DATA:
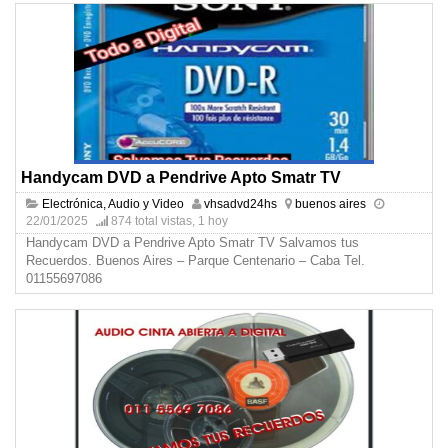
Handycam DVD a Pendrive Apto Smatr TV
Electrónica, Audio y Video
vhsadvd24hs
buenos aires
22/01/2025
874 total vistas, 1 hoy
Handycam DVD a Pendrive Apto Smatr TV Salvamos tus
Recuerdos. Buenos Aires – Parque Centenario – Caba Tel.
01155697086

...

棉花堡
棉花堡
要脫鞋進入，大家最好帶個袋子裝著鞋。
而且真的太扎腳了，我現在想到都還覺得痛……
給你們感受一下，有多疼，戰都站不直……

TASK DESCRIPTION:
State how many lines of the listing above include the string "Smatr", with no words around the number.

ANSWER SECTION:
2